Hello,
I have used cv.glmnet to develop a model based on my training set. But since the number of sample in my dataset is only 205, partitioning into 80% and 20% leave very small sample size for testing. I want to test my final model on the whole dataset rather than just testing.
I used this code:
dput(y_train[1:5])
c(`GTEX-14LZ3` = 1.30204166535137, `GTEX-13QJC` = 0.767120841644941,
`GTEX-11DZ1` = 0.281033091212483, `GTEX-14C5O` = -0.589082784743255,
`GTEX-1F7RK` = -0.210001426831818)
> dput(x_train[1:5,1:5])
structure(c(0L, 0L, 0L, 0L, 0L, 0L, 0L, 0L, 0L, 0L, 0L, 0L, 0L,
0L, 0L, 1L, 0L, 0L, 0L, 0L, 0L, 0L, 0L, 0L, 0L), dim = c(5L,
5L), dimnames = list(c("GTEX-14LZ3", "GTEX-13QJC", "GTEX-11DZ1",
"GTEX-14C5O", "GTEX-1F7RK"), c("22_45255830_C_T_b38", "22_45255847_C_T_b38",
"22_45256000_C_T_b38", "22_45256064_A_G_b38", "22_45256248_A_G_b38"
)))
set.seed(15)
indexes <- sample(dim(cis_gt)[1],140,replace=FALSE)
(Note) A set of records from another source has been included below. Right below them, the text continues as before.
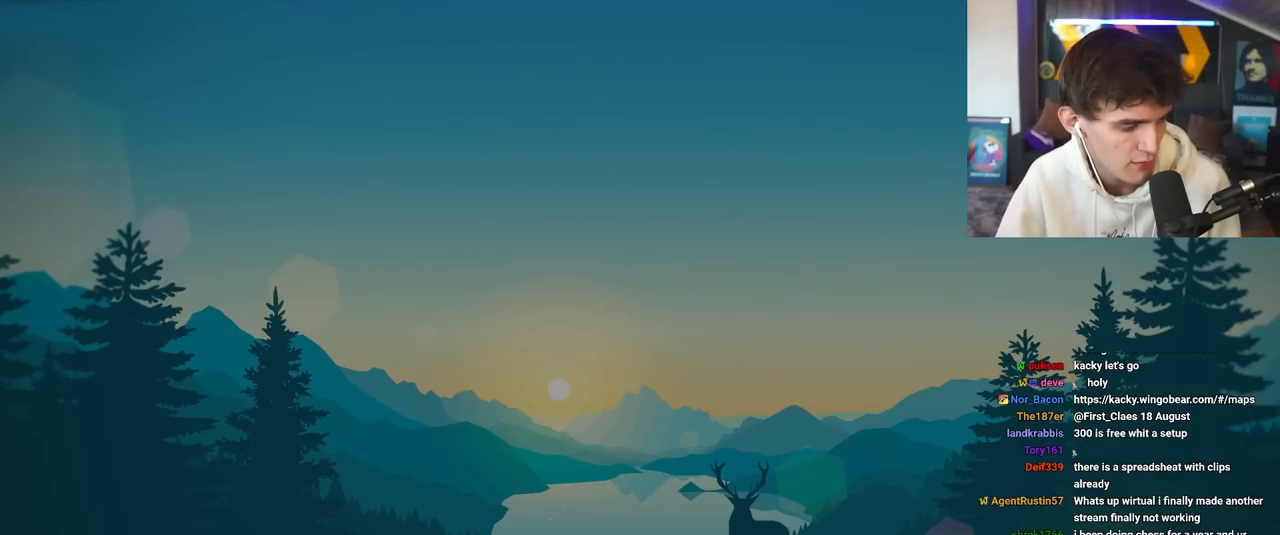
{"keys": [], "events": []}
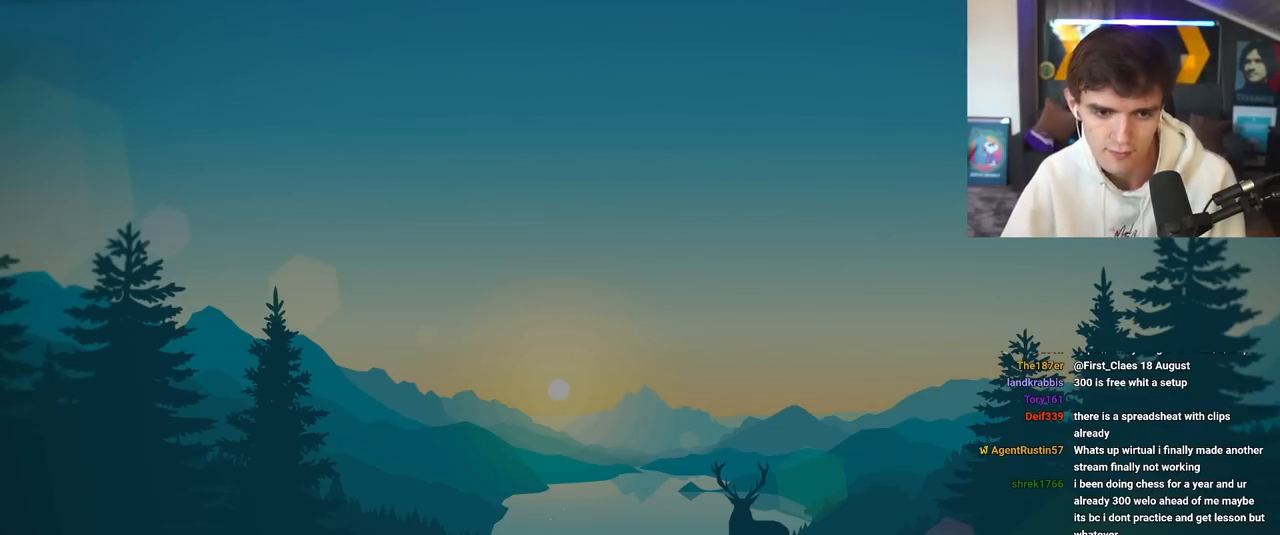
{"keys": ["up"], "events": [[117, "up", "down"]]}
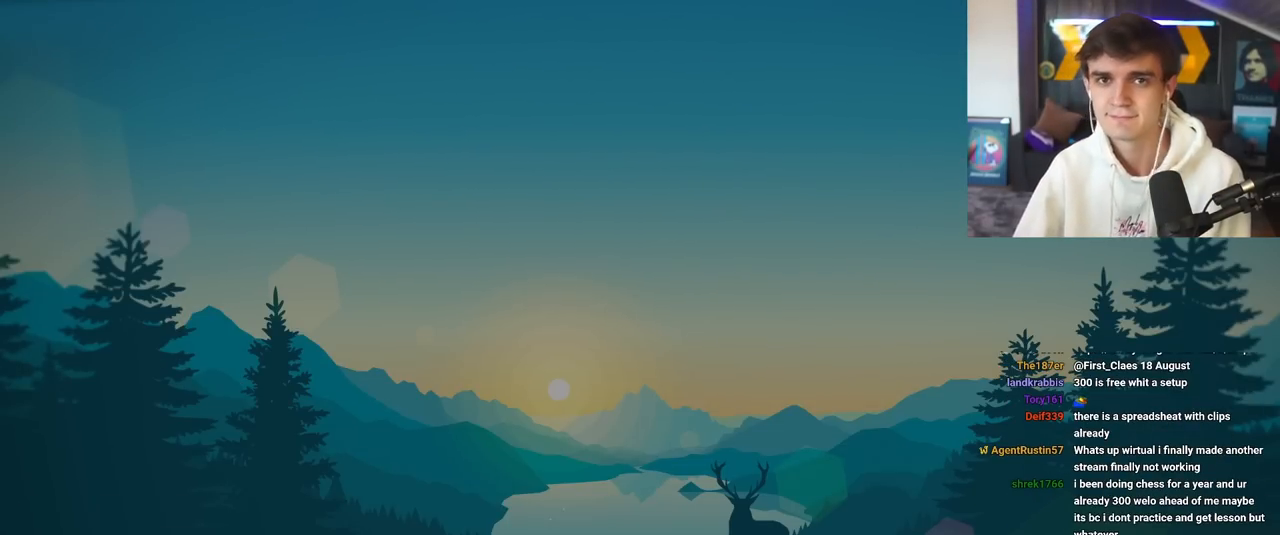
{"keys": ["up"], "events": []}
x_train <- cis_gt[indexes,]
y_train <- expr_resid[indexes,]
x_test <- cis_gt[-indexes,]
y_test <- expr_resid[-indexes,]
# Inner-loop - split up training set for cross-validation to choose lambda.
# Fit model with training data.
set.seed(20)
fit <- cv.glmnet(x_train, y_train, nfolds = n_folds, alpha = alpha, type.measure='mse')
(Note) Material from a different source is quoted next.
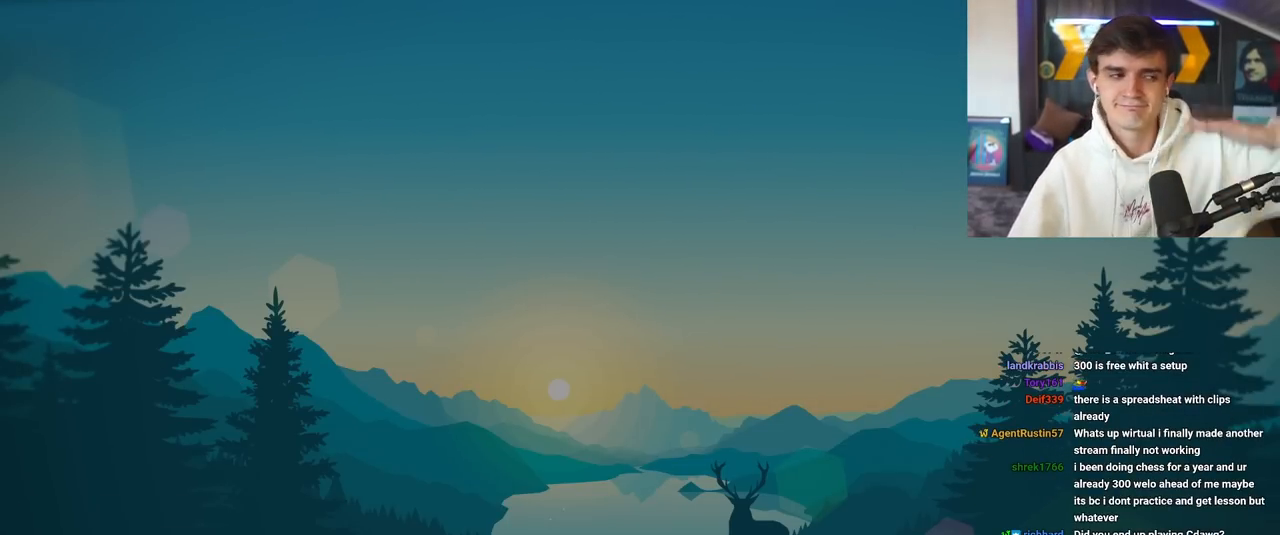
{"keys": ["up"], "events": []}
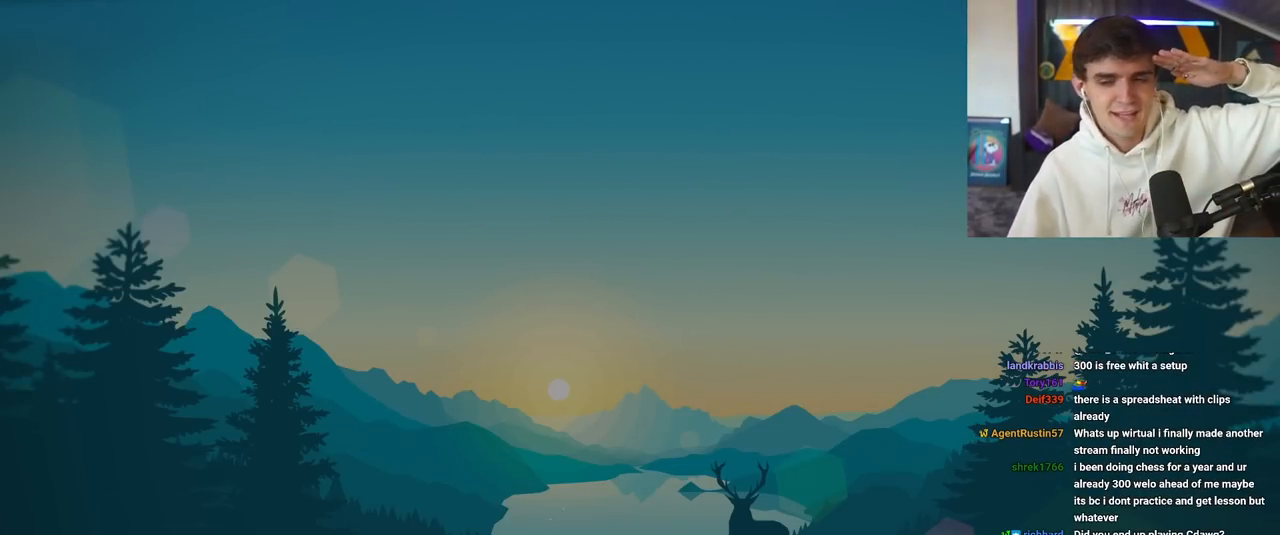
{"keys": ["up"], "events": []}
# Predict test data using model that had minimal mean-squared error in cross validation
y_pred <- predict(fit, x_test, s = 'lambda.min')
cor(y_pred,y_test,method="spearman")
I wanted to ask whether I can do this since 80% of the dataset was already used during training? I basically want to do these steps: Randomly split the data into 5 folds.
For each fold:
a. Remove the fold from the data.
b. Use the remaining data to train an elastic-net model using 10-fold cross-validation to tune the lambda parameter.
c. With the trained model, predict on the hold out fold, and get various test statistics for how the model performs.
Calculate the average and standard deviation of each of the significance statistics, where applicable. This should provide a reasonable estimate for how well the model will generalize to new data.
Train a new elastic-net model using all of the data. Again, use 10-fold cross validation to tune the lambda parameter.
I am not able to understand how to do folds using cv.glmnet. If anyone can provide some guidance. I thought cv.glmnet n_folds option do this?